**Assigned task:** If a line in the records below includes the word "Left", count it, then give the total and nothing else.

[Per-instance keypoint data]
▬▬▬▬▬▬▬▬▬▬

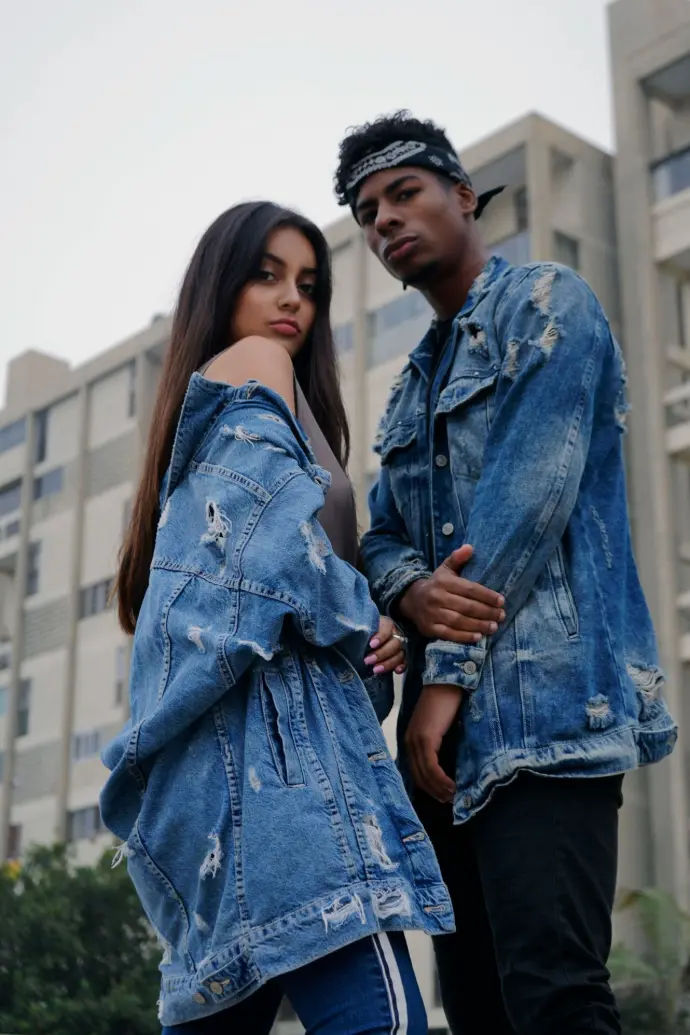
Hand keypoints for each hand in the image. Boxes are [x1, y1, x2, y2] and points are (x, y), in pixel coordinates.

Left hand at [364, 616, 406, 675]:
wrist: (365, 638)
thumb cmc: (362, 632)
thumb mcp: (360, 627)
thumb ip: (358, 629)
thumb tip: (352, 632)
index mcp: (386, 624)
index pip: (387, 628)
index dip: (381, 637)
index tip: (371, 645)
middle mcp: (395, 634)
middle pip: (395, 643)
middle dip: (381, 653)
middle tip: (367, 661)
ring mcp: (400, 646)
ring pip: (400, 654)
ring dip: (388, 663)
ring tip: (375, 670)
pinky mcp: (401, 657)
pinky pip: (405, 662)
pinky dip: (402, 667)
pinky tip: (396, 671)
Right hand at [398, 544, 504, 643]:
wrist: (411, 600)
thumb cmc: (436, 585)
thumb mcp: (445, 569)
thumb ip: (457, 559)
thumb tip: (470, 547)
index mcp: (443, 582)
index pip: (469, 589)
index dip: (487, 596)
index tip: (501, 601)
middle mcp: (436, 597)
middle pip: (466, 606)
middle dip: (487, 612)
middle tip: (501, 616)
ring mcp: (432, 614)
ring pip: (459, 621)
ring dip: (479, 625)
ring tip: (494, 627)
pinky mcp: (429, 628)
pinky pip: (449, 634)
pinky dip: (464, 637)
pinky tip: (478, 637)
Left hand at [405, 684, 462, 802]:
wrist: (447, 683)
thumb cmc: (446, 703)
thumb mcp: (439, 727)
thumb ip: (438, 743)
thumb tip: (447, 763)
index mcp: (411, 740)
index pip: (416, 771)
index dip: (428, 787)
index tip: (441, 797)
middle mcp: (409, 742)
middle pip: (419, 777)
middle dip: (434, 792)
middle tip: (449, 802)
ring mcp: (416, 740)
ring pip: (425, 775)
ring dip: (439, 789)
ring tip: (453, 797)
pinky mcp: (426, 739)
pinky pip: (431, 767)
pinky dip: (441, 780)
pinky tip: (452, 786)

▬▬▬▬▬▬▬▬▬▬

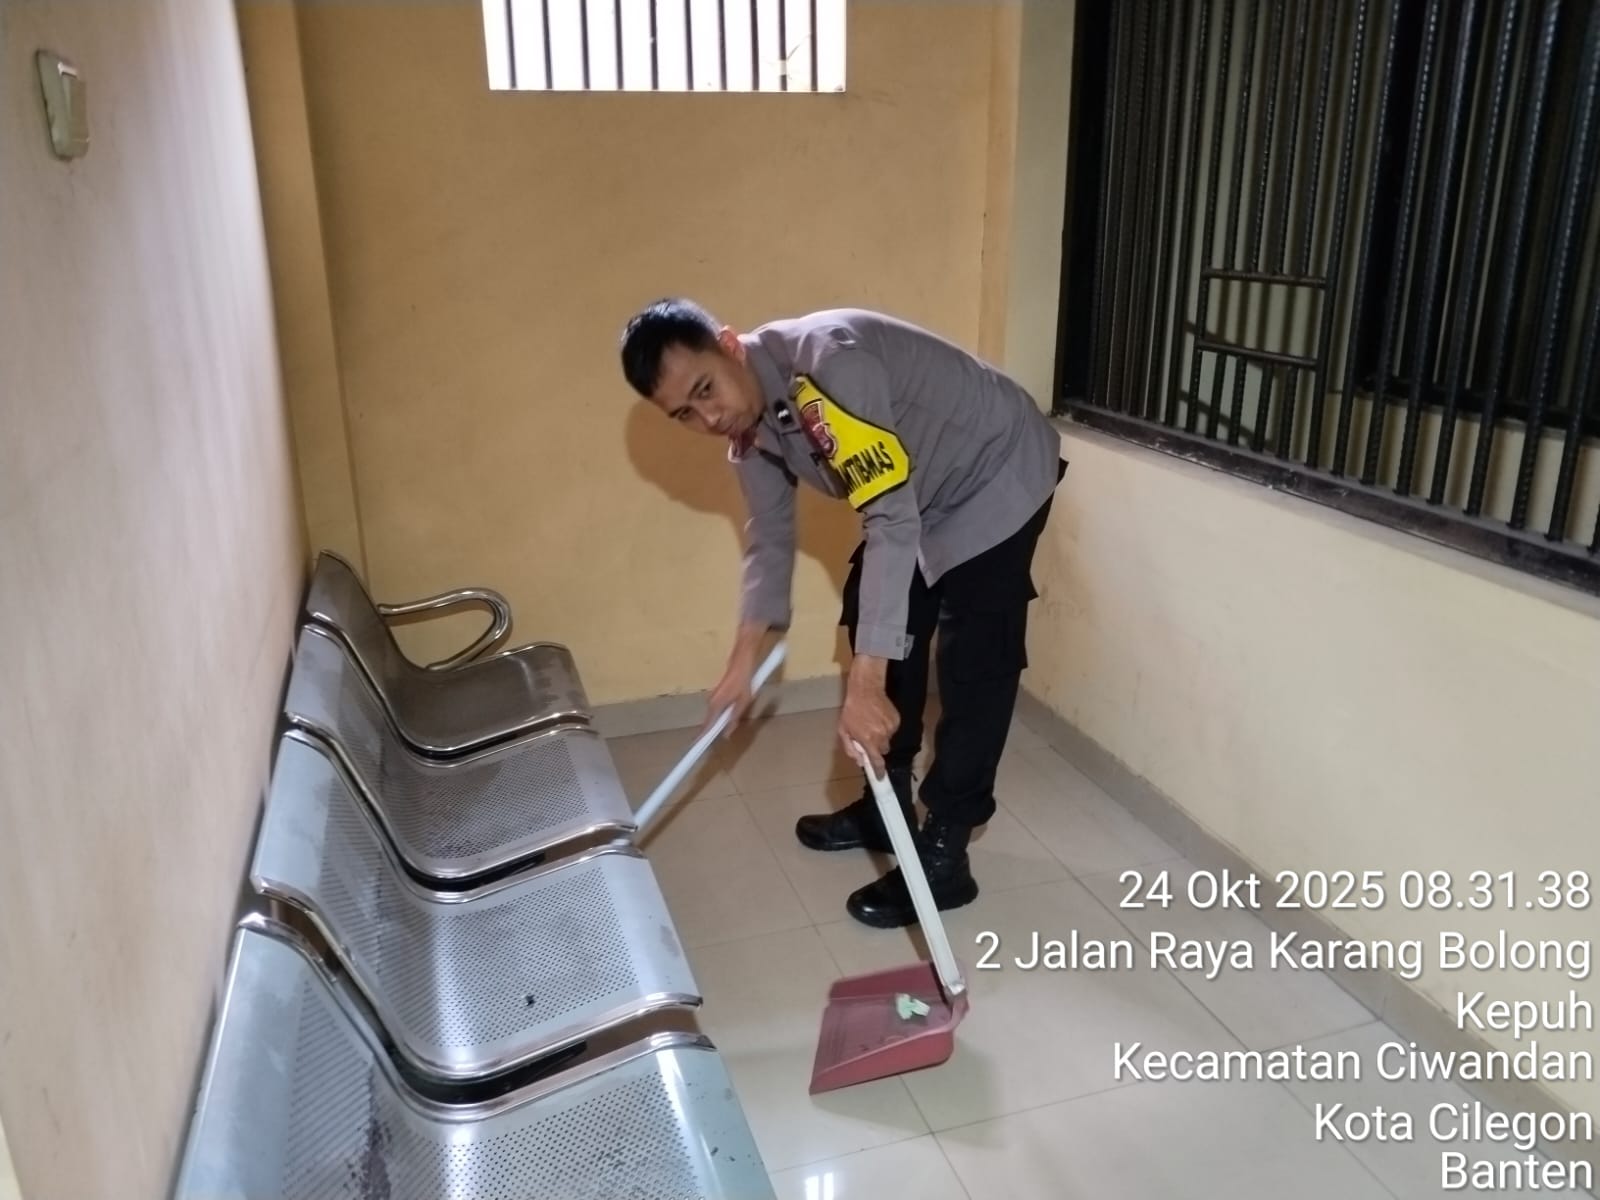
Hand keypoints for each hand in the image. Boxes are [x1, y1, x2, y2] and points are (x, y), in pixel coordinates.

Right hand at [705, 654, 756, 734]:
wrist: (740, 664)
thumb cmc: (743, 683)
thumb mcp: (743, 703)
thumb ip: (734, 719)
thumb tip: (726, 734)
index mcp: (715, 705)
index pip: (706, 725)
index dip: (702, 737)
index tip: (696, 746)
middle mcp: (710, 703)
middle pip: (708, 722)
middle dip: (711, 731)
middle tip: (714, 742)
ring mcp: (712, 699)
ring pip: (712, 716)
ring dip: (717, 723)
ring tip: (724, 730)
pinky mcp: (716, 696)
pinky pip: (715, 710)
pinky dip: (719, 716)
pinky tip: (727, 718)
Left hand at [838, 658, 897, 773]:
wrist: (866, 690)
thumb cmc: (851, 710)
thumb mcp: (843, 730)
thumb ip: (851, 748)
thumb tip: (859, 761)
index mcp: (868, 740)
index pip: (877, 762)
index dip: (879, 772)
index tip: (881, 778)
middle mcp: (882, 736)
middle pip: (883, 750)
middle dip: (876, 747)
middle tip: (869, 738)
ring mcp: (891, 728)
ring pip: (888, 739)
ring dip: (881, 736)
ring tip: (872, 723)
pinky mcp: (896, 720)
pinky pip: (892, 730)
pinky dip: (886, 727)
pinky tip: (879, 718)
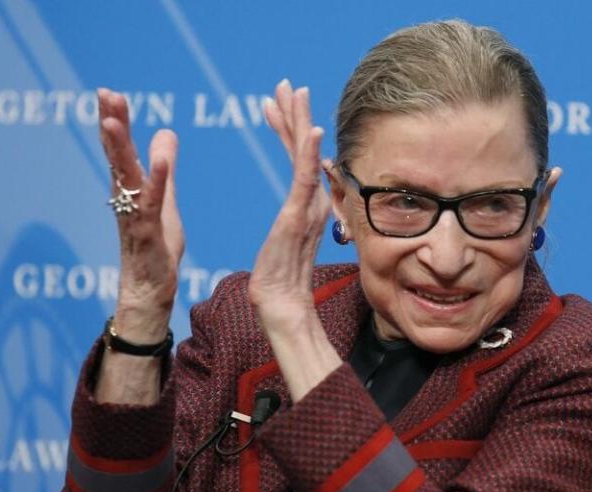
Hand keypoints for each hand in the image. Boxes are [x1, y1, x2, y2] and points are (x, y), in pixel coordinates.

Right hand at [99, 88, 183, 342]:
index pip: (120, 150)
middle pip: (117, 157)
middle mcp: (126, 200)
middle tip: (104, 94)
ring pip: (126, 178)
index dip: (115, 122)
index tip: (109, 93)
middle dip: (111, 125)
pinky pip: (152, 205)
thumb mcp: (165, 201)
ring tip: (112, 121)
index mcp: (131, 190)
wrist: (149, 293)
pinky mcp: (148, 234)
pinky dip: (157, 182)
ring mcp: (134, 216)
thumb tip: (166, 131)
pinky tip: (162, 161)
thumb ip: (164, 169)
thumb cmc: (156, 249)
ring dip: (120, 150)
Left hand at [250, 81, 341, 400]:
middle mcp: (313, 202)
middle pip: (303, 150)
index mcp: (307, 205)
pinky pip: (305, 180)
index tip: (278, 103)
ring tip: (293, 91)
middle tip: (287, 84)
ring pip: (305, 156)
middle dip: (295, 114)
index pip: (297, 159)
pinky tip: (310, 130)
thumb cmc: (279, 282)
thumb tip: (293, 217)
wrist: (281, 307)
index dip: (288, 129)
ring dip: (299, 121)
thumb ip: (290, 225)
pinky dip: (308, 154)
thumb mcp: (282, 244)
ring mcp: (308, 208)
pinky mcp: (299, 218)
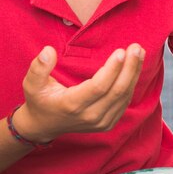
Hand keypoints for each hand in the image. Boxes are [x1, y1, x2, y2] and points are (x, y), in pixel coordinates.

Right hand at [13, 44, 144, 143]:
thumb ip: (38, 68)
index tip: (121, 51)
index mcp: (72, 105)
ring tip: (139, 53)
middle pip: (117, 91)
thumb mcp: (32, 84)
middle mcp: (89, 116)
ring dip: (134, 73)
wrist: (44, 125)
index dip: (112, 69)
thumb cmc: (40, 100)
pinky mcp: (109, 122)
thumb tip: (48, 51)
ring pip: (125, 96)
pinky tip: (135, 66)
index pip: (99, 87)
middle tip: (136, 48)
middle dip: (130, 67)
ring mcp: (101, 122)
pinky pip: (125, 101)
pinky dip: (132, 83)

▬▬▬▬▬▬▬▬▬▬

**Exercise answer:** 4